─── PROVIDED INFORMATION ───

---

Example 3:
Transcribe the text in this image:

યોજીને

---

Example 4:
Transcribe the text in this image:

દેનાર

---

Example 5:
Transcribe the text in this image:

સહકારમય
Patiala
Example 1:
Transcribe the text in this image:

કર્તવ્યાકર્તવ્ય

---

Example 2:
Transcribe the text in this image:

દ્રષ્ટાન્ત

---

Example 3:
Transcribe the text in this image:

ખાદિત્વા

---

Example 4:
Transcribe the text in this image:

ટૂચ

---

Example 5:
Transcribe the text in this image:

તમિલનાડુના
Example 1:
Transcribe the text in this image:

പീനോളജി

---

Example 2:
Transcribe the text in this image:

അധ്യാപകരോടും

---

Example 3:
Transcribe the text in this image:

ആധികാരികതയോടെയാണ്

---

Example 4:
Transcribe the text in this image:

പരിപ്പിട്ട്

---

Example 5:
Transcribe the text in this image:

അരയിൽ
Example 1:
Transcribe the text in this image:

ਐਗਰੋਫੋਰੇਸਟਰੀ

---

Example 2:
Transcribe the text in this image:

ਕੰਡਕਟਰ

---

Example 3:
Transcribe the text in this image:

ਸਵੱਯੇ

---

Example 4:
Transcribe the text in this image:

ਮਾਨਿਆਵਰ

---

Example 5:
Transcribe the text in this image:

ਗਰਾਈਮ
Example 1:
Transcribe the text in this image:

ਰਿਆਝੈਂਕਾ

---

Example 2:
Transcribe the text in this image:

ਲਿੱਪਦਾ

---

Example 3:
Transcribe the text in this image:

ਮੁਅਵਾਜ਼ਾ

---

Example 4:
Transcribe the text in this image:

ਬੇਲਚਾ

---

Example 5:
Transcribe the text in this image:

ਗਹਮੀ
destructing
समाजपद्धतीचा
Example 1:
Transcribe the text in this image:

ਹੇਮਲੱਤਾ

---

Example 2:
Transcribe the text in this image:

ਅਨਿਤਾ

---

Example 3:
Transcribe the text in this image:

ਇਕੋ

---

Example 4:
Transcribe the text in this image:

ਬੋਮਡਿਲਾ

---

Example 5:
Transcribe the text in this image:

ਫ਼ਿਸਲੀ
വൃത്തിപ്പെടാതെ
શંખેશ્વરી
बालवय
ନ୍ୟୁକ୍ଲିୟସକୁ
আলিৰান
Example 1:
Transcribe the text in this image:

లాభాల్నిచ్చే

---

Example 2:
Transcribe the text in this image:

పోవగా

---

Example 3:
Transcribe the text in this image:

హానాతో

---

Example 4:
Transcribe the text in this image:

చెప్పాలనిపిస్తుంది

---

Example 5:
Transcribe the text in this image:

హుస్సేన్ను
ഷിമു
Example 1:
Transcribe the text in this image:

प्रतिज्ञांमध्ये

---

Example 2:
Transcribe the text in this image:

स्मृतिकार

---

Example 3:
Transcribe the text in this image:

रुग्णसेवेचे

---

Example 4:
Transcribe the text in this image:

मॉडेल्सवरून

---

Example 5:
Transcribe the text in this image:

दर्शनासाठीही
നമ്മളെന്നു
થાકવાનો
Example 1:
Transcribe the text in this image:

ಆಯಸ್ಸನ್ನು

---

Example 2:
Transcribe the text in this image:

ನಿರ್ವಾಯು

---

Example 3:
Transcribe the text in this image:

───

» **TASK OBJECTIVE**
Return every line of the material word for word.

» **TASK RESULT**
---

Example 3:
Transcribe the text in this image:

યોજીને

---

Example 4:
Transcribe the text in this image:

દેનાર

---

Example 5:
Transcribe the text in this image:

સહકારમય
Patiala
Example 1:
Transcribe the text in this image:

કર્તવ્યાકર્તવ્ય

---

Example 2:
Transcribe the text in this image:

દ્રષ્ટાન્ત

---

Example 3:
Transcribe the text in this image:

ખાદિત્વા

---

Example 4:
Transcribe the text in this image:

ટૂચ

---

Example 5:
Transcribe the text in this image:

તમિલનાડુના
Example 1:
Transcribe the text in this image:

പീനോളജി

---

Example 2:
Transcribe the text in this image:

അധ്യാപകരോടും

---

Example 3:
Transcribe the text in this image:

ആധികാരികതയോടെയാണ്

---

Example 4:
Transcribe the text in this image:

പരിപ്പിട്ട്

---

Example 5:
Transcribe the text in this image:

അരയിൽ
Example 1:
Transcribe the text in this image:

ਐਗਰੋਫੋਰੇਸਟਰੀ

---

Example 2:
Transcribe the text in this image:

ਕੰਡਕਟਰ

---

Example 3:
Transcribe the text in this image:

ਸਵੱਯੇ

---

Example 4:
Transcribe the text in this image:

ਮਾਨਿਆਵਰ

---

Example 5:
Transcribe the text in this image:

ਗਰਾਈਮ
Example 1:
Transcribe the text in this image:

ਰਿਆਝੈਂਕਾ

---

Example 2:
Transcribe the text in this image:

ਲਿੱਪਦਾ

---

Example 3:
Transcribe the text in this image:

ਮੁਅਵਾਜ਼ਾ

---

Example 4:
Transcribe the text in this image:

ਬੇਲਚਾ

---

Example 5:
Transcribe the text in this image:

ਗਹਮੀ
destructing
समाजपद्धतीचा
Example 1:
Transcribe the text in this image:

ਹੇਮਲੱਤਾ

---

Example 2:
Transcribe the text in this image:

ਅਨਿਤਾ

---

Example 3:
Transcribe the text in this image:

ਇਕੋ

---

Example 4:
Transcribe the text in this image:

ਬੋਮਡਿਲਾ

---

Example 5:
Transcribe the text in this image:

ਫ਼ਿਸਲੀ
വൃത്തിപ്പെടാതെ
શંખેશ્વરી
बालवय
ନ୍ୟୁକ୍ଲିୟସକୁ
আলিৰান
Example 1:
Transcribe the text in this image:

లాభాల్నిచ్చే

---

Example 2:
Transcribe the text in this image:

పోవగా

---

Example 3:
Transcribe the text in this image:

హానాతో

---

Example 4:
Transcribe the text in this image:

చెప్పాలనిపిస్తుంది

---

Example 5:
Transcribe the text in this image:

హుస్సేన్ను
ഷിമു
Example 1:
Transcribe the text in this image:

प्रतिज्ञांमध्ये

---

Example 2:
Transcribe the text in this image:

स्मृतिकार

---

Example 3:
Transcribe the text in this image:

रुग्णसेवेचे

---

Example 4:
Transcribe the text in this image:

मॉडेल्सवरून

---

Example 5:
Transcribe the text in this image:

दर्शनासाठीही
നമ്മളെന്നു
થાકવાનો
Example 1:
Transcribe the text in this image:

ಆಯಸ್ಸನ್ನು

---

Example 2:
Transcribe the text in this image:

ನಿರ್ವಾಯು

---

Example 3:
Transcribe the text in this image:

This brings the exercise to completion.